Recent studies indicate that deforestation is driving the Amazon rainforest toward an “irreversible tipping point” where it will dry out and degrade into shrubland, releasing massive amounts of greenhouse gases into the atmosphere.
In the boreal forests of the northernmost parts of the world, like the Russian taiga, fires are seasonal — but there too, corruption and environmental crime are suspected of amplifying them. As with the Amazon, studies indicate that they might be reaching a tipping point. Absent effective conservation measures, boreal forests could turn into a savannah, and bigger, more frequent fires could cause them to start releasing more carbon than they store, a NASA-funded study found.

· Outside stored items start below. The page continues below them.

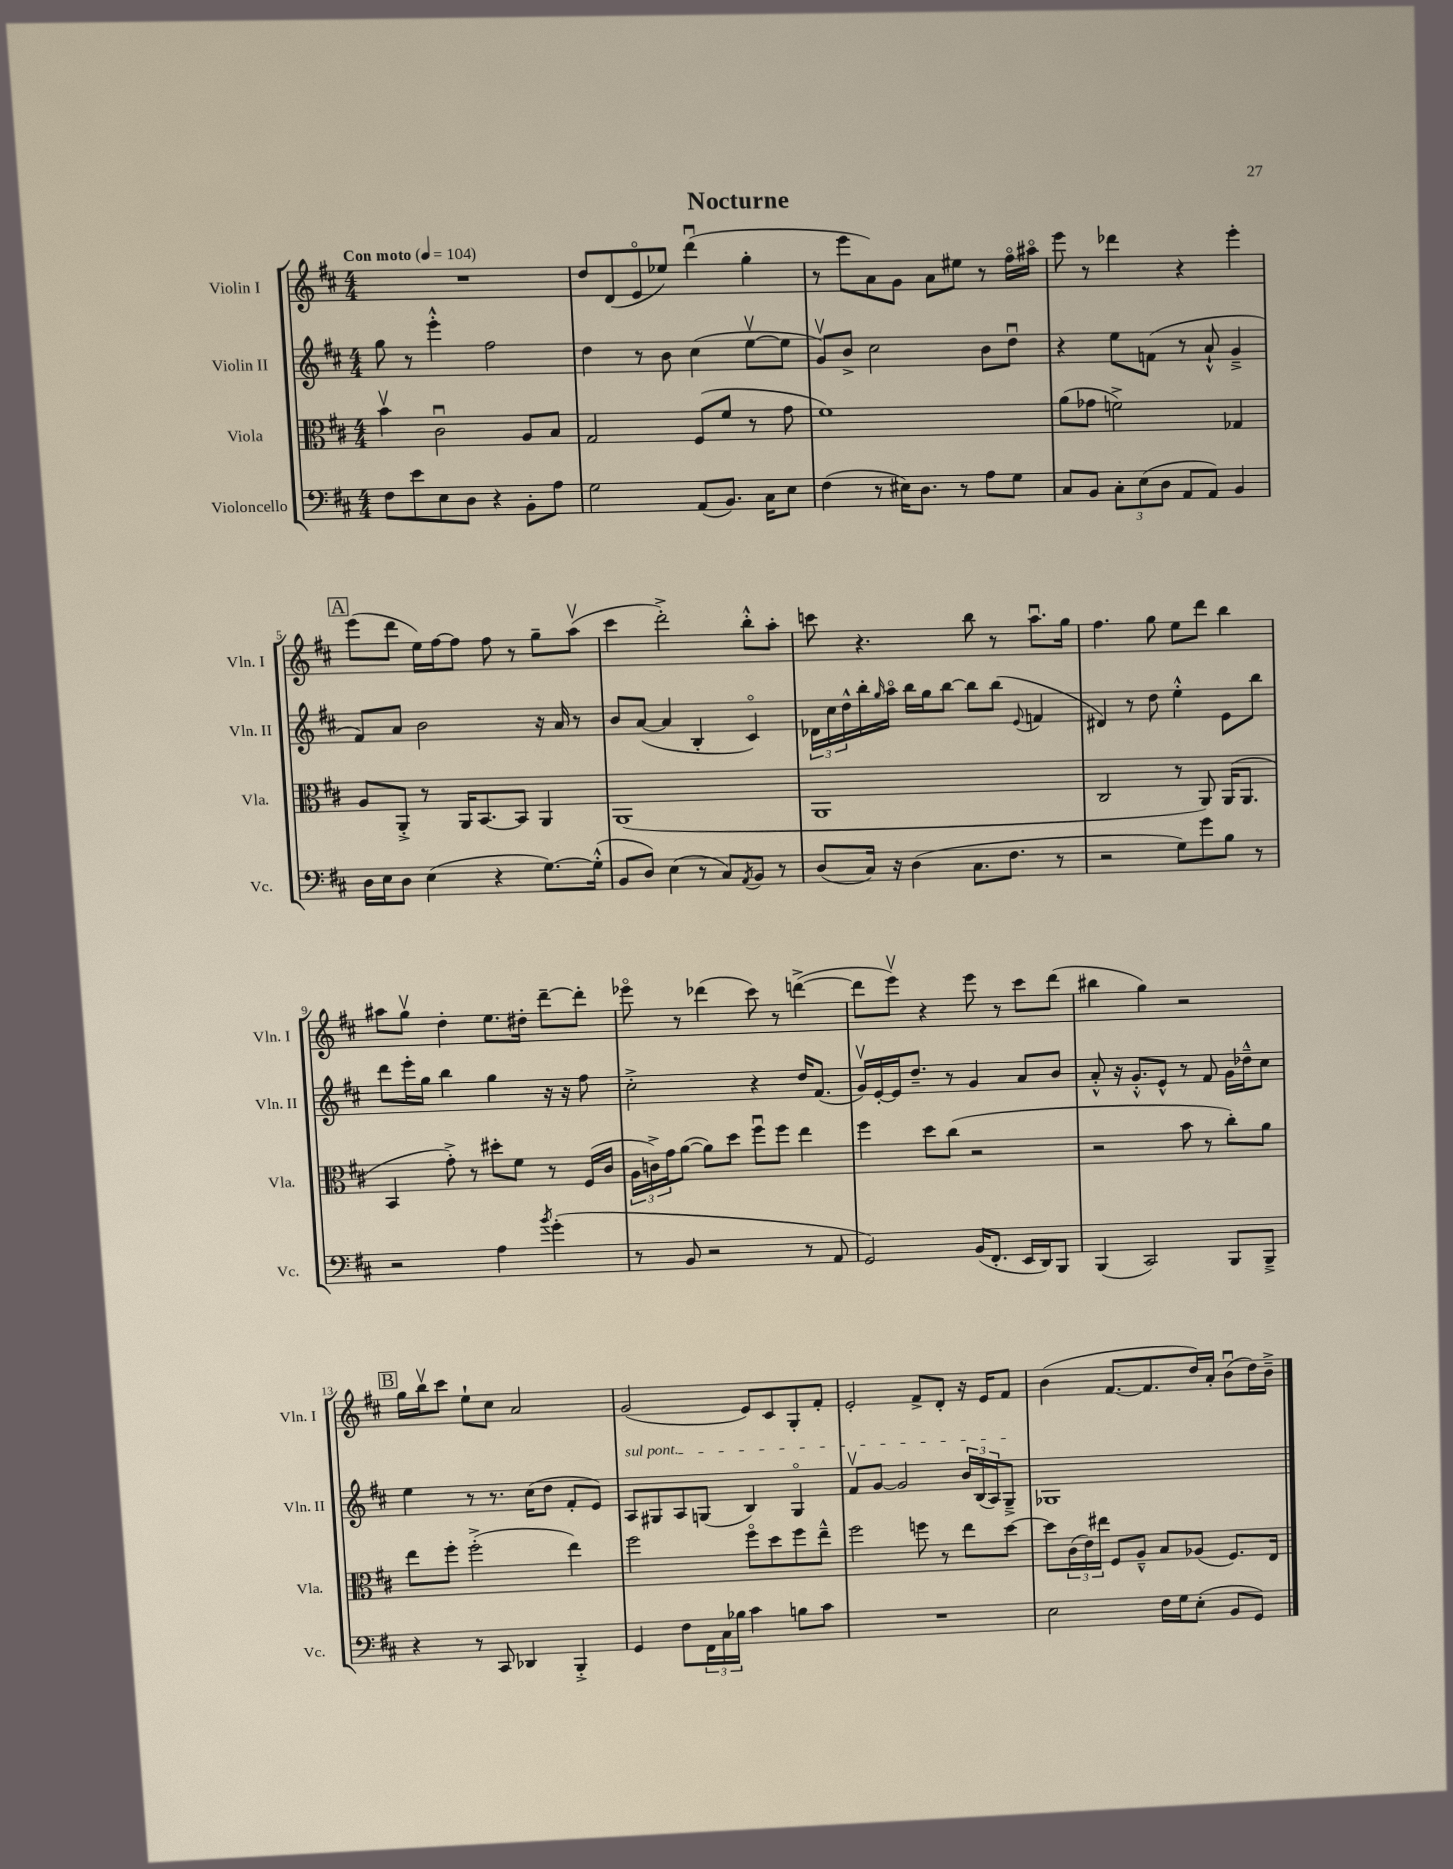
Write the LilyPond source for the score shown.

\header { title = "Nocturne" }
<<
\new StaffGroup <<
\new Staff = "s0" \with { instrumentName = "Violin I" shortInstrumentName = "Vln. I" } {
    \clef treble \key d \major \numericTimeSignature \time 4/4 \tempo "Con moto" 4 = 104
    R1 |
    d''8 d'8( e'8\flageolet ees''8) d'''4\downbow( g''4-. |
    r8 e'''8 a'8) g'8 a'8 eis''8 r8 fis''16\flageolet ais''16\flageolet |
    e'''8 r8 des'''4 r4 e'''4-. |
    \mark \markup { \box "A" } e'''8( d'''8 e''16) fis''16~ fis''8 fis''8 r8 g''8-- a''8\upbow( |
    cis'''4 d'''2-.->) b''8-.-^ a''8-. |
    c'''8 r4. b''8 r8 a''8.\downbow g''16 |
    fis''4. g''8 e''8 d'''8 b''4 |
    ais''8 g''8\upbow d''4-. e''8. dis''16-. d'''8~-- d'''8-. |
    ees'''8\flageolet r8 des'''4( cis'''8) r8 d'''4~->( |
    d'''8 e'''8\upbow) r4 e'''8 r8 cis'''8 d'''8( |
    bis''4 g''4) r2 |
    \mark \markup { \box "B" } g''16 b''16\upbow cis'''8 e''8-! cis''8 a'2 |
    g'2( e'8) cis'8 g8-. fis'8-. |
    e'2-. fis'8-> d'8-. r16 e'16 fis'8 |
    b'4( fis'8.~ fis'8. d''16) a'16-. b'8\downbow( d''16) b'16---> \bar "|." |
}
\new Staff = "s1" \with { instrumentName = "Violin II" shortInstrumentName = "Vln. II" } {
    \clef treble \key d \major \numericTimeSignature \time 4/4
    g''8 r8 e'''4-.-^ fis''2 |
    d''4 r8 b'8 cis''4( e''8~\upbow e''8 |
    g'8\upbow) b'8-> cis''2 b'8 d''8\downbow |
    r4 e''8 f'8( r8 a'8-!-^ g'4---> |
    \mark \markup { \box "A" } fis'8) a'8 b'2 r16 a'16 r8 |
    b'8 a'8~( a'4 b4-. cis'4\flageolet) |
    \tuplet 3/2 { des'16 cis''16 d''16-^ } b''16-. \grace { g''16 } a''16\flageolet b''16 g''16 b''8~ b''8 b''8( \appoggiatura { e'8 } f'4 |
    dis'4) r8 d''8 e''4-.-^ e'8 b''8 |
    d'''8 e'''16-. g''16 b''4 g''4 r16 r16 fis''8 |
    cis''2-.-> r4 d''16 fis'8.( |
    g'16\upbow) e'16~-. e'16 d''8.-- r8 g'4 a'8 b'8 |
    a'8-.-^ r16 g'8.-.-^ e'8-^ r8 fis'8 g'16 des''16---^ cis''8 |
    \mark \markup { \box "B" } e''4 r8 r8. cis''16( d''8 fis'8-. e'8) |
    \once \override TextSpanner.bound-details.left.text = \markup { \italic "sul pont." } a8\startTextSpan gis8 a8 g8( b4) g4\flageolet |
    fis'8\upbow g'8~ g'2 \tuplet 3/2 { b'16 b16( a16) } g8--->\stopTextSpan |
    ges1 \bar "|." |
}
\new Staff = "s2" \with { instrumentName = "Viola" shortInstrumentName = "Vla." } {
    \clef alto \key d \major \numericTimeSignature \time 4/4
    b'4\upbow cis'2\downbow a8 b8 |
    g2 fis8( fis'8 r8 g'8 |
    fis'1) |
    a'8( ges'8 f'2->) ges4 |
    \mark \markup { \box "A" } a8 a,8-.-> r8 a,16 b,8.~ b,8 a,4 |
    a,1( |
    a,1 |
    cis2 r8 a,8) a,16( a,8. |
    b,4 g'8-.->) r8 dis''8-. fis'8 r8 fis16( cis'16 |
    \tuplet 3/2 { a16 c'16->) g'16 } a'8~( a'8) d''8 fis''8\downbow fis''8 e''4 |
    fis''4 d''8 cis''8( r2 |
    r2 b'8 r8 cis''8-.) a'8 |
    \mark \markup { \box "B" } e''8 fis''8-. fis''2-.->( e''4) |
    fis''2 fis''8\flageolet d''8 fis''8 e''8---^ |
    fis''2 f''8 r8 e''8 d''8~ |
    d''8 \tuplet 3/2 { cis'16( e'16) eis''16 } fis8 a8---^ b8 aes8( fis8.) e16 \bar "|." |
}
\new Staff = "s3" \with { instrumentName = "Violoncello" shortInstrumentName = "Vc." } {
    \clef bass \key d \major \numericTimeSignature \time 4/4
    fis8 e'8 e8 d8 r4 b,8-. a8 |
    g2 a,8( b,8.) cis16 e8 |
    fis4( r8 eis16) d8. r8 a8 g8 |
    cis8 b,8 \tuplet 3/2 { cis8-. e8( d8 } a,8 a,8) b,4 |
    \mark \markup { \box "A" } d16 e16 d8 e4( r4 g8.~) g16-.-^( |
    b,8 d8) e4( r8 cis8) \acciaccatura { a,8 } b,8 r8 |
    d8( cis16) r16 d4( cis8. fis8. r8 |
    r2 g8) g'8 b8 r8 |
    r2 a4 \acciaccatura { b'8 } g'4-.( |
    r8 b,8 r2 r8 a,8 |
    g,2) b,16( fis,8.-. e,16 d,16) b,,8 |
    b,,4( cis,2) b,,8 b,,8---> |
    \mark \markup { \box "B" } r4 r8 cis,8 des,4 b,,4-.-> |
    g,4 fis8 \tuplet 3/2 { fis,16 cis16 bes16 } cis'4 b8 cis'8 |
    R1 |
    e2 fis16 g16 e8-.( b,8 g,8) \bar "|." |
}
>>
>>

In addition to contributing to climate change, forest fires present a more immediate and very grave threat to public health. Every year, the smoke that rises from burning landscapes causes increased heart and lung diseases — health conditions that increase the risk of severe illness or death from COVID-19, as well as thousands of premature deaths among people exposed to the haze.
In Australia, smoke from the bushfires caused more than 400 deaths and 3,000 hospitalizations for cardiovascular and respiratory problems. Brazilian scientists affiliated with the Health Ministry found that, in the areas worst-affected by the fires in 2019, the number of hospitalizations of children with respiratory diseases doubled in May and June, at the very beginning of the fire season, totaling 5,000. Previously, Harvard and Columbia University scientists calculated that haze from Indonesia’s fires in 2015 will result in 100,000 premature deaths across Equatorial Asia.
“There’s evidence that even short term exposure to poor air quality [such as that caused by haze from the fires] could make us vulnerable to respiratory infections,” Dr. Aaron Bernstein, interim director of the Center for Climate, Health, and the Global Environment at the Harvard T.H. Chan School of Public Health, told Human Rights Watch. Air pollution caused by the fires may lead to more severe symptoms or increased deaths among those with COVID-19, Dr. Bernstein said.
Other governments should follow British Columbia’s and Colorado’s lead and step up their own efforts to contain the coming fire season. Such measures will protect health in the short and long term as we fight COVID-19, future viral respiratory epidemics, and the catastrophic health effects of climate change that are already beginning to be felt.